▶ _Tasks for this exercise_:
(1) From the school committee minutes, return the passage between "Leslie Heying shared" and "District’s certified staff.", inclusive.
(2) In the school committee minutes, what was the District's average ACT composite score for 2020-21?

Start of Provided passage

The average daily attendance for the last five years for high school students is 90% and 93% for both middle and elementary school students. The data provided indicates attendance did decrease for the 2020-21 school year for all grade levels due to the pandemic.


The ACT is administered to all junior students during the school day. The District offers the
opportunity for all students to take the ACT regardless of students’ post-secondary plans. The average composite score for the District in 2020-21 is 20.2, while the average for the state is 21.5. The ACT for this school year is scheduled for April of 2022.

The committee acknowledged the 2020-2021 Student Achievement Annual Report.

Recruiting Efforts

Leslie Heying shared the HR Recruitment Marketing Campaign, specifically geared towards certified staff. The purpose of the marketing campaign is to recruit high qualified team members to the District and diversify the District’s certified staff.

The District asked three guiding questions.

  • What locations should we target with our marketing efforts?
  • How can our marketing strategies support the District’s recruitment goals?
  • How will we know our marketing is working?

A combination of digital and social media advertising, acquisition and email advertising, and
traditional advertising will be utilized during the marketing campaign. The digital advertising is
targeted, meaning people who are in a specific demographic and location will see digital ads and
advertising on streaming services such as Hulu and YouTube. The target areas at this moment include the colleges and universities listed below.

  • Iowa State University
  • University of South Dakota
  • Wayne State College
  • Northwest Missouri State (Maryville, MO)
  • Fisk University (Nashville, TN)
  • LeMoyne-Owen College (Memphis, TN)
  • Tennessee State University (Nashville, TN)
  • Lincoln University (Jefferson City, MO)
  • Harris Stow State University (Wilberforce, OH)
  • Oakwood University (Huntsville, AL)

The post-secondary institutions listed above graduate many teachers every year and include
Historically Black Colleges and Universities. The District is also targeting local universities and

The District will also visit career fairs, gather information from potential candidates such as email
addresses, graduation dates and birthdates. The information gathered will be used to prolong
communication after the career fair visit to establish a more personalized connection. For example, the District will send a follow up email after the career fair, then continue to send more information in biweekly increments about job opportunities, an invitation to visit the District, salary and benefit
information or a Happy Birthday email. Additionally, the District will use traditional advertising, such
as radio and newspaper ads along with social media advertising. Repeating the combination of
strategies to the targeted geographic audience will draw candidate interest.

The District can view progress by viewing the dashboard and monitoring the Click-Through Rate
(CTR) for each location and by device. The CTR is one method to measure effectiveness of
marketing. Targeted locations can be added or removed at any time throughout the campaign.
Although this specific campaign discusses certified staff, the District is also advertising for noncertified staff.

The committee acknowledged the HR Recruitment Marketing Campaign.

PBIS Videos

Dr. Dora Jung shared a Positive Behavior Intervention Supports (PBIS) video developed for new
elementary students. Many students may not speak English and/or arrive mid-year. These students are not able to participate in the behavior expectations seminars typically held at the beginning of the school year. The purpose of the video is to familiarize students with PBIS and behavior expectations in the classroom, hallway, lunch or recess. This video will be available in six languages, English, Spanish, Vietnamese, Tigrinya, Somali and Oromo.

End of Provided passage
Start of Extracted material

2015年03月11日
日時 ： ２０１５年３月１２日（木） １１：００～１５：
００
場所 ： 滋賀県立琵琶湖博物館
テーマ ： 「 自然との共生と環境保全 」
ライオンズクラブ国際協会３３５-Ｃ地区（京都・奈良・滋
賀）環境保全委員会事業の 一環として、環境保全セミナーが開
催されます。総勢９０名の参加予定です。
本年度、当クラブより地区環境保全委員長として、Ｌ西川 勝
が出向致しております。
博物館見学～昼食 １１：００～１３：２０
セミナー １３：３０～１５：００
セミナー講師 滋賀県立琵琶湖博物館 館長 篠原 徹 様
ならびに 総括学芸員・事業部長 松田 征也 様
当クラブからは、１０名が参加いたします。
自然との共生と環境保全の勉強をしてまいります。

End of Extracted material

▶ _Answer list_:
(1)
Leslie Heying shared the HR Recruitment Marketing Campaign, specifically geared towards certified staff. The purpose of the marketing campaign is to recruit high qualified team members to the District and diversify the District’s certified staff.

(2) 20.2